Jules Verne could not even dream of this: A research team from the University of Bayreuth, together with international partners, has pushed the boundaries of high-pressure and high-temperature research into cosmic dimensions. For the first time, they have succeeded in generating and simultaneously analyzing materials under compression pressures of more than one terapascal (1,000 gigapascals). Such extremely high pressures prevail, for example, at the center of the planet Uranus; they are more than three times higher than the pressure at the center of the Earth. In Nature, the researchers present the method they have developed for the synthesis and structural analysis of novel materials.
Theoretical models predict very unusual structures and properties of materials under extreme pressure-temperature conditions. But so far, these predictions could not be verified in experiments at compression pressures of more than 200 gigapascals. On the one hand, complex technical requirements are necessary to expose material samples to such extreme pressures, and on the other hand, sophisticated methods for simultaneous structural analyses were lacking. The experiments published in Nature therefore open up completely new dimensions for high-pressure crystallography: materials can now be created and studied in the laboratory that exist—if at all—only under extremely high pressures in the vastness of the universe.
"The method we have developed enables us for the first time to synthesize new material structures in the terapascal range and to analyze them in situ—that is: while the experiment is still running. In this way, we learn about previously unknown states, properties and structures of crystals and can significantly deepen our understanding of matter in general. Valuable insights can be gained for the exploration of terrestrial planets and the synthesis of functional materials used in innovative technologies," explains Dr. Leonid Dubrovinsky of the Bavarian Geoinstitute (BGI) at the University of Bayreuth, the first author of the publication.

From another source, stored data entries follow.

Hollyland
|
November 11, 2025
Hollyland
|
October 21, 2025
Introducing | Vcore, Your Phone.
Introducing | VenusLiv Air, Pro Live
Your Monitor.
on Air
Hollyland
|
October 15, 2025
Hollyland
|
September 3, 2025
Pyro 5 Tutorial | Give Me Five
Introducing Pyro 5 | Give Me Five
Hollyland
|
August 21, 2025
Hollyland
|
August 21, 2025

In their new study, the researchers show how they have generated and visualized in situ novel rhenium compounds using the now discovered method. The compounds in question are a novel rhenium nitride (Re?N?) and a rhenium-nitrogen alloy. These materials were synthesized under extreme pressures in a two-stage diamond anvil cell heated by laser beams. Synchrotron single-crystal X-ray diffraction enabled full chemical and structural characterization. "Two and a half years ago, we were very surprised in Bayreuth when we were able to produce a superhard metallic conductor based on rhenium and nitrogen that could withstand even extremely high pressures. If we apply high-pressure crystallography in the terapascal range in the future, we may make further surprising discoveries in this direction. The doors are now wide open for creative materials research that generates and visualizes unexpected structures under extreme pressures," says the study's lead author, Dr. Natalia Dubrovinskaia from the Laboratory of Crystallography at the University of Bayreuth.

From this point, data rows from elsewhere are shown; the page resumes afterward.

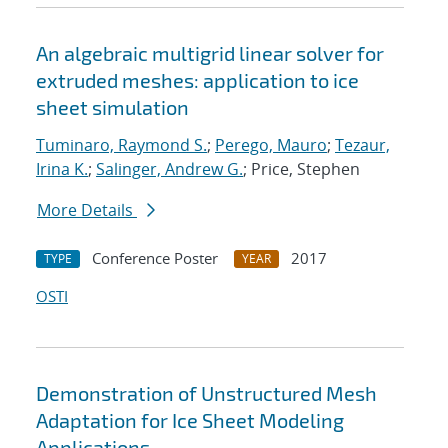
An algebraic multigrid linear solver for
extruded meshes: application to ice
sheet simulation
Tuminaro, Raymond S.
;
Perego, Mauro
;
Tezaur,
Irina K.
;
Salinger, Andrew G.
; Price, Stephen
More Details
Conference Poster
2017
TYPE
YEAR
OSTI
Demonstration of Unstructured Mesh
Adaptation for Ice Sheet Modeling
Applications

Together with the Bavarian Geoinstitute (BGI) and the Laboratory of Crystallography at the University of Bayreuth, numerous other research partners were involved in the research work published in Nature: the University of Cologne, the University of Linköping, the German Electron Synchrotron DESY in Hamburg, the European Synchrotron Radiation Facility in Grenoble, and the Center for Advanced Radiation Sources at the University of Chicago.